Şeyhmus Özbekli'nin üyesi olduğu HAK İnisiyatif iMAZLUMDER'in Nisan 2017’de Doğu ve Güneydoğu’da kapatılan 16 şubesinin oluşturduğu HAK İnisiyatifi insan hakları alanında hak ihlallerine müdahale etmeyi amaçlıyor.

Örgüt, polis panzerinin öldürdüğü çocukların ailesine taziye ziyaretinde bulundu; iddialarla ilgili aile ve görgü tanıklarını dinledi. HAK İnisiyatifi yaptığı açıklamada yaşam hakkı ihlallerini kınayarak adil ve etkin bir soruşturma çağrısında bulundu.

Hak İnisiyatifi heyeti, Silopi’de polis panzerinin bir evin duvarını yıkarak içeri girip, uykudaki Muhammet ve Furkan kardeşlerin ölümüne neden olması sonrası olay yerinde incelemede bulunup, delillerin karartılması endişesini paylaştı; adil soruşturma çağrısında bulundu.

‘İKTİDARIN SİVİL TOPLUM YORUMU 19. YÜZYILDAN KALMA’

Doç. Dr. Burak Bilgehan Özpek iktidarın sivil toplum kavramına yaklaşımını Soğuk Savaş döneminden kalma ve arkaik olarak yorumluyor ve sivil toplumun misyonunu belirtiyor:

"Özellikle Gezi Protestoları'ndan sonra sivil toplum kavramı hükümet çevreleri tarafından amacı dışında yorumlandı. Bu yoruma göre, 'devlet dışı aktörlerin temsil ettikleri siyasi taleplerin sivil bir ihtiyaçtan kaynaklanması mümkün değil. Sivil alan kaçınılmaz olarak devletlerin kontrolü altındadır ve sivil toplum örgütleri aslında devletlerin siyasi ajandalarını takip etmektedirler. Dolayısıyla bu örgütler, devlet ile vatandaş arasındaki ilişkileri değil devletin diğer devletlerle olan ilişkilerini etkilemeye çalışmaktadır.'

Bu yorum oldukça sorunlu ve 19. yüzyıldan kalma bir ulus devlet paradigmasını temsil ediyor. Siyasi veya sosyal taleplerle ortaya çıkan sivil örgütlenmeleri mevcut devlet otoritesine meydan okuyan, hatta onun güvenliğini tehdit eden kurumlar olarak kabul ediyor. Bu anlayış sivil topluma, ya siyasal otorite ile uyumlu olmayı ya da kriminalize olma ihtimalini kabul etmesi gerektiğini vazediyor.

Sivil toplum üyeliği temel hak ve hürriyetlerin bir parçasıdır.
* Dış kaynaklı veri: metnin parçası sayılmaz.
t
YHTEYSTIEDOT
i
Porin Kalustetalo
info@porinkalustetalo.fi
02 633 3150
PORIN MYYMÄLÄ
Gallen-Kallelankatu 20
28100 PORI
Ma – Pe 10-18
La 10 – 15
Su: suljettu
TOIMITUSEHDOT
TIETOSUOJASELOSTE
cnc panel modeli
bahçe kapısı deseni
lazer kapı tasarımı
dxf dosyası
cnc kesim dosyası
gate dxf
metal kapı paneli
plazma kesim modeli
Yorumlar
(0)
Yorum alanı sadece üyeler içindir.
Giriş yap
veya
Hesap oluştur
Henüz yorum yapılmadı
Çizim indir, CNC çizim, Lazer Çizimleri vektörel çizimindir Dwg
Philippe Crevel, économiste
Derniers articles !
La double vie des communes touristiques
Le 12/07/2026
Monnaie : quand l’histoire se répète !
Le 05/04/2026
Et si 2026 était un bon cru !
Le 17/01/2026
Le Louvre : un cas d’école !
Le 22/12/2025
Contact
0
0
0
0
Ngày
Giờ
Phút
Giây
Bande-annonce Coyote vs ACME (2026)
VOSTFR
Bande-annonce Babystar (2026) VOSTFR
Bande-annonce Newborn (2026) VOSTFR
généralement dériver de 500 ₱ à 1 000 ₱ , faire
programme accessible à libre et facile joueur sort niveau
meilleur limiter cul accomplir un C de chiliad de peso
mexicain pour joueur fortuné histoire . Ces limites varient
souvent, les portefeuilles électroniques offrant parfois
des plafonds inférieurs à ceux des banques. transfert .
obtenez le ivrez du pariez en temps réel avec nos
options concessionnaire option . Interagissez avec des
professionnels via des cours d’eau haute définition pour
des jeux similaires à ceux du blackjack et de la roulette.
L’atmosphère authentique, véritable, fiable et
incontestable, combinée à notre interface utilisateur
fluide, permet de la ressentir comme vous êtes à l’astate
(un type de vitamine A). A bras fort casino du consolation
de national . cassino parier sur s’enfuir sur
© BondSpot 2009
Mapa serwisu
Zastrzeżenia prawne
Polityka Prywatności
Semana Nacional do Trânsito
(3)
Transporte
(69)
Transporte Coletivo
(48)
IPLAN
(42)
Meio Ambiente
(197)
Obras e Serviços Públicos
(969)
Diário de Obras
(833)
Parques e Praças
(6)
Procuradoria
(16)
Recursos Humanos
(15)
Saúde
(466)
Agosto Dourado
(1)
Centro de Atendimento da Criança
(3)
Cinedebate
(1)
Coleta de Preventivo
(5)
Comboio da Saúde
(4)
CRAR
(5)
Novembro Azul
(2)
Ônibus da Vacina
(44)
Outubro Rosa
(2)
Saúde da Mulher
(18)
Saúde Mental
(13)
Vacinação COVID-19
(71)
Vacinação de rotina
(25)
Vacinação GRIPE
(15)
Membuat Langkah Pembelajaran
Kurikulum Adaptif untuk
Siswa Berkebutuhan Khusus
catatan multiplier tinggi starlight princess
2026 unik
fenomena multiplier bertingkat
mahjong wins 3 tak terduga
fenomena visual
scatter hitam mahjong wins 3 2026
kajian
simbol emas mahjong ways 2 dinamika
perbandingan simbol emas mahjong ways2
Ancak yasaların temel amacı ve yaşadığımız siyasi atmosferin önceliği bu hak ve hürriyetleri korumaktan ziyade devleti güvenli tutmaya odaklanmış durumda. Böyle olunca da insan hakları aktivistlerinin devlet güvenliğini tehdit ettiği ve devleti dış politikada zor duruma düşürdüğü anlayışı hakim oluyor."

‘MAKBUL SİVİL TOPLUM İLE HAİN SİVİL TOPLUM ÖRGÜTLERİNİN TANIMI SIKLIKLA DEĞİŞİYOR’
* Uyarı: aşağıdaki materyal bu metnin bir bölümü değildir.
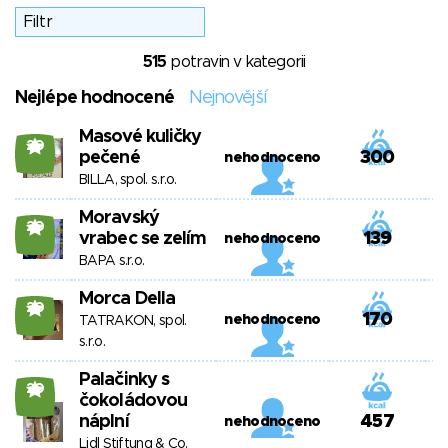
515
potravin v kategorii
Nejlépe hodnocené
Nejnovější
Masové kuličky
20
pečené
300
nehodnoceno
BILLA, spol. s.r.o.
Moravský
20
vrabec se zelím
139
nehodnoceno
BAPA s.r.o.
Morca Della
20
170
nehodnoceno
TATRAKON, spol.
s.r.o.
Palačinky s
20
čokoládovou
náplní
457
nehodnoceno
Lidl Stiftung & Co.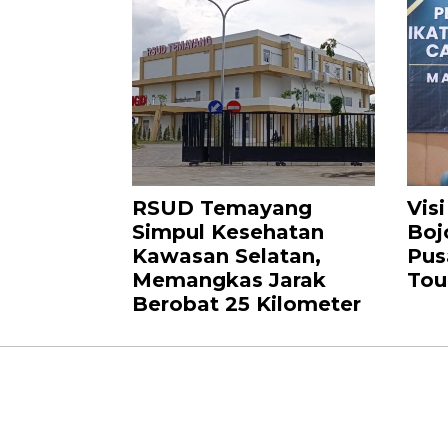
RSUD Temayang
Vis
Simpul Kesehatan
Boj
Kawasan Selatan,
Pus
Memangkas Jarak
Tou
Berobat 25 Kilometer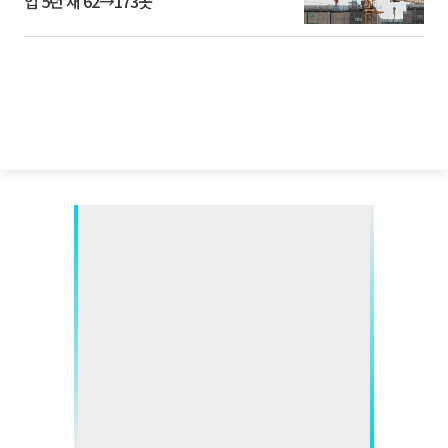
업 5년 새 62→173곳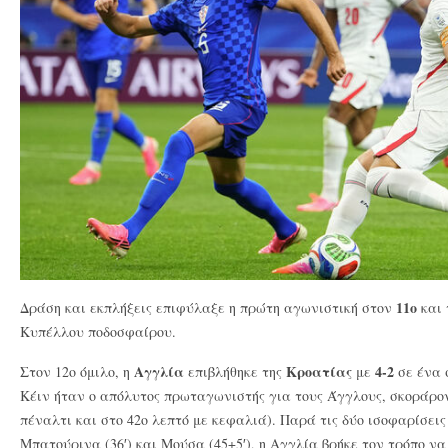
11ο
Δράση και εκπλήξεις επιφύλαξε η πρώτη αγωνιστική στον
και
Κυπέλλου ποδοσφαίρου.
Αγγλία
Κροατίας
4-2
Στον 12ο όμιλο, η
επιβλήθηκε της
με
σε ένα 
Κέιν ήταν ο απόλυτος πρωταγωνιστής για τους Άγγλους, σκοράρον
πέναλτι και στο 42ο λεπτό με κεφαλιά). Παρά τις δύο ισοφαρίσεις
Μπατούρινα (36′) και Μούσα (45+5′), η Αγγλία βρήκε τον τρόπο να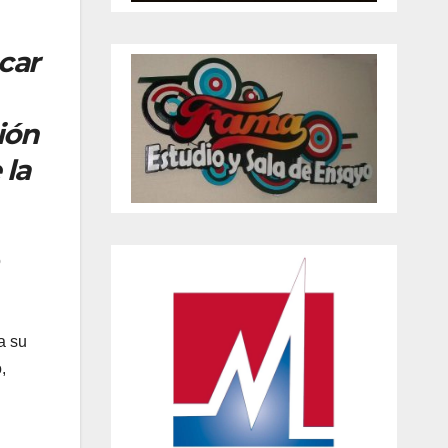
car
ión
 la
o
a su
,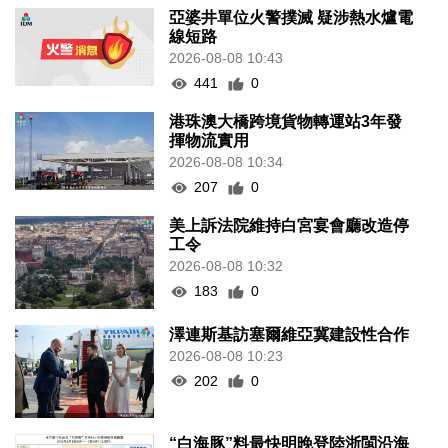
亞婆井單位火警撲滅 疑涉熱水爐電
線短路
2026-08-08 10:43
441
0
港珠澳大橋跨境貨物轉運站3年發
揮物流實用
2026-08-08 10:34
207
0
美上訴法院維持白宮宴會廳改造停
工令
2026-08-08 10:32
183
0
澤連斯基訪塞爾維亞冀建設性合作
2026-08-08 10:23
202
0
“白海豚”料最快明晚登陸浙閩沿海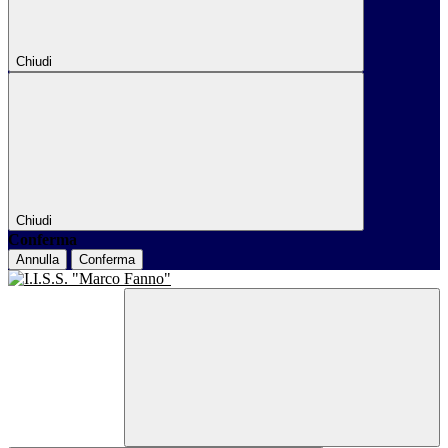
Chiudi
Chiudi
Conferma
Annulla
Conferma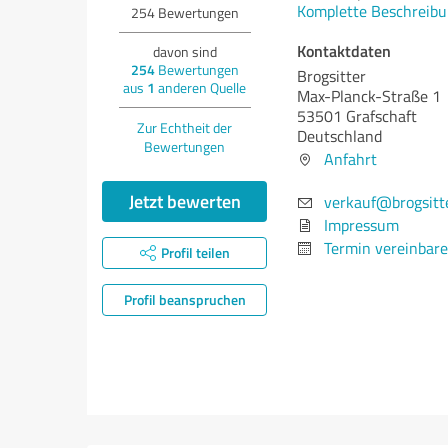
Komplette Beschreibu
254
Bewertungen
Kontaktdaten
davon sind
254
Bewertungen
Brogsitter
aus
1
anderen Quelle
Max-Planck-Straße 1
53501 Grafschaft
Zur Echtheit der
Deutschland
Bewertungen
Anfahrt
Jetzt bewerten
verkauf@brogsitte
Impressum
Termin vereinbar
Profil teilen
Profil beanspruchen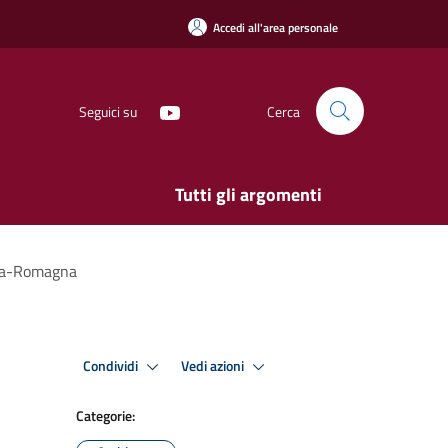
Accedi all'area personale
Seguici su
Cerca
Tutti gli argomenti
ilia-Romagna
Condividi
Vedi azioni
Categorie: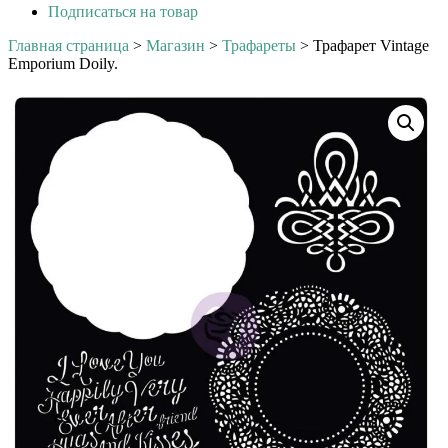
Подписаться на товар
Главная страница
>
Магазин
>
Трафареты
>
Трафарет Vintage
Emporium Doily.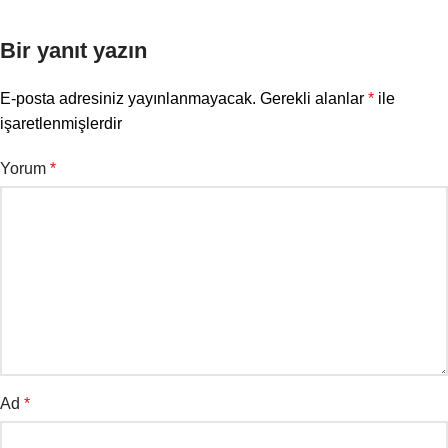
Bir yanıt yazın
E-posta adresiniz yayınlanmayacak.
Gerekli alanlar
*
ile
işaretlenmişlerdir
Yorum
*
Ad
*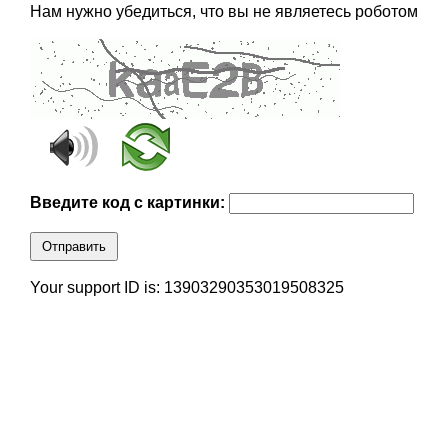
Нам нужно убедиться, что вы не являетесь роботом
Введите код с картинки:
Отправить
Your support ID is: 13903290353019508325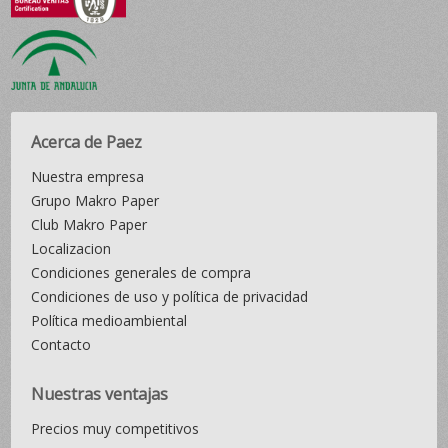
Acerca de Paez
Nuestra empresa
Grupo Makro Paper
Club Makro Paper
Localizacion
Condiciones generales de compra
Condiciones de uso y política de privacidad
Política medioambiental
Contacto
Nuestras ventajas
Precios muy competitivos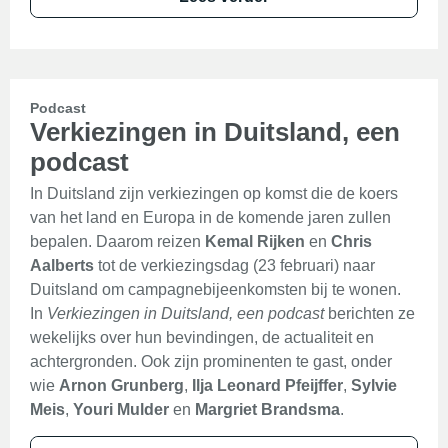
Podcast
Verkiezingen in Duitsland, een
podcast
In Duitsland zijn verkiezingen op komst die de koers
van het land en Europa in de komende jaren zullen
bepalen. Daarom reizen
Kemal Rijken
en
Chris
Aalberts
tot de verkiezingsdag (23 februari) naar
Duitsland om campagnebijeenkomsten bij te wonen.
In
Verkiezingen in Duitsland, een podcast
berichten ze
wekelijks over hun bevindingen, de actualiteit en
achtergronden. Ook zijn prominenten te gast, onder
wie
Arnon Grunberg
,
Ilja Leonard Pfeijffer
,
Sylvie
Meis
,
Youri Mulder
en
Margriet Brandsma
.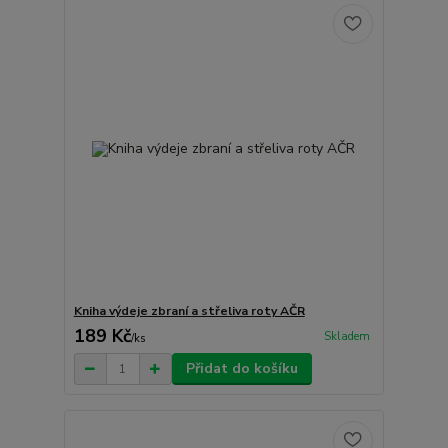
Kniha výdeje zbraní a střeliva roty AČR
189 Kč
Skladem
/
ks
Přidat do košíku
Bilgehan Özpek’e göre: "Sivil toplumun baskı altında ve pasif kaldığı bir ülkede evrensel hakların sağlanması mümkün değil. Evrensel değerler yerel dinamiklerden ve üretebileceği sonuçlardan bağımsızdır. Coğrafyaya veya dönemin olağanüstü şartlarına göre değişmezler.

"Örgütlülük sayesinde, iktisadi, sosyal ve siyasi talepler barışçıl bir mecrada dile getirilir. Türkiye'nin yaşadığı sorunlar sivil toplumun özgür olmasından değil baskı altında olmasından kaynaklanmaktadır. Bu baskıyı daha da dramatik kılan, Türkiye gibi ülkelerde makbul sivil toplum ile hain sivil toplum örgütlerinin tanımının sıklıkla değişmesidir.
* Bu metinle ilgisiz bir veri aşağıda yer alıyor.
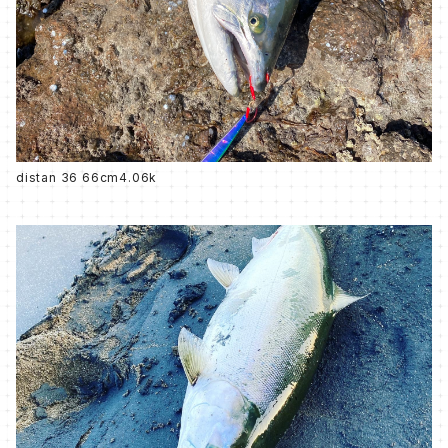
distan 36 66cm4.06k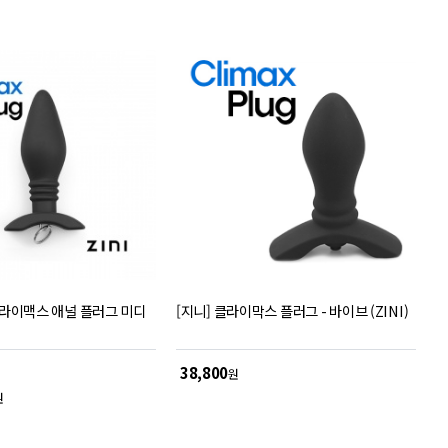
 클라이맥스 애널 플러그 미디
[지니] 클라이막스 플러그 - 바이브 (ZINI)
38,800
원
원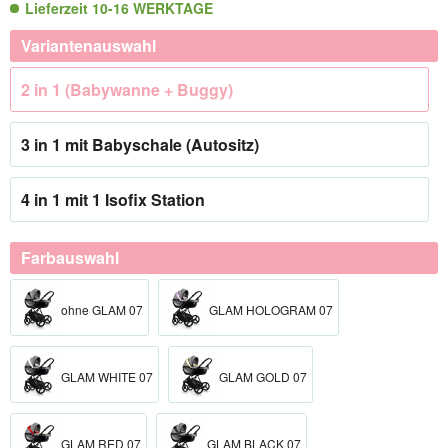
Lieferzeit 10-16 WERKTAGE
Variantenauswahl
2 in 1 (Babywanne + Buggy)
3 in 1 mit Babyschale (Autositz)
4 in 1 mit 1 Isofix Station
Farbauswahl
ohne GLAM 07
GLAM HOLOGRAM 07
GLAM WHITE 07
GLAM GOLD 07
GLAM RED 07
GLAM BLACK 07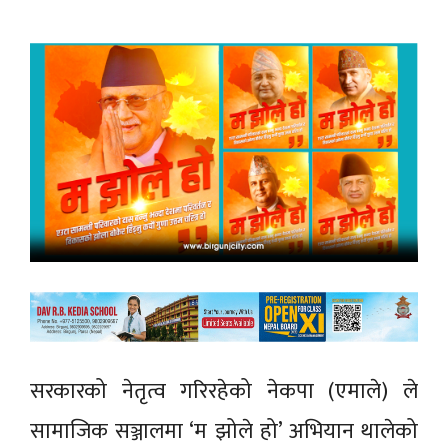
सरकारको नेतृत्व गरिरहेको नेकपा (एमाले) ले
सामाजिक सञ्जालमा ‘म झोले हो’ अभियान थालेको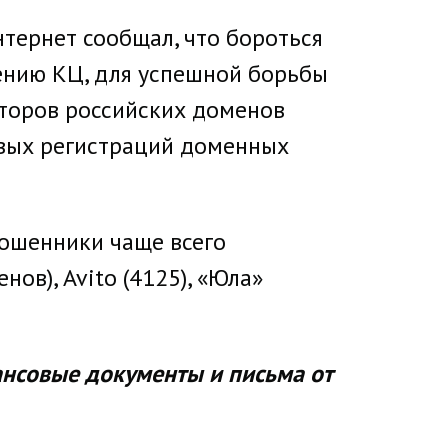
ернет сообщал, что бороться
ению КЦ, для успешной борьбы
торов российских доменов
зовых регистраций доменных
мошенники чаще всего
в), Avito (4125), «Юла»
ансовые документы и письма от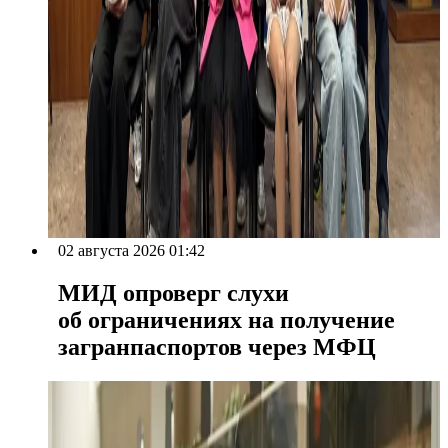
02 августа 2026 01:42
МИД опроверг слухи
об ограничениях на получение
загранпаспортов через МФЦ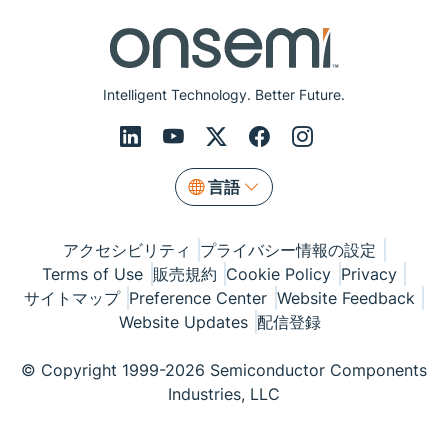
Intelligent Technology. Better Future.
言語
アクセシビリティ
プライバシー情報の設定
Terms of Use
販売規約
Cookie Policy
Privacy
サイトマップ
Preference Center
Website Feedback
Website Updates
配信登録
© Copyright 1999-2026 Semiconductor Components
Industries, LLC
"Siyasi konjonktüre göre, hangi sivil toplumunun ne zaman kriminalize edileceği veya makbul hale geleceği belirsizdir. Bugün katıldığınız bir toplantı başınıza büyük işler açabilir veya sizin için ikbal kapısına dönüşebilir. Bu belirsizlik, insanları usta ve sezgileri kuvvetli birer politikacıya dönüştürür veya buna enerjisi olmayanları sivil toplumdan uzaklaştırır.

"Bu bakımdan, hal ve özgürlüklerin anayasal garantilere kavuşmadığı ortamda sivil toplumun varlığının da bir anlamı yoktur. Zira, böyle sistemlerde sivil toplum var gibi görünse de aslında asli amacından sapmıştır ve fiili olarak yok hükmündedir."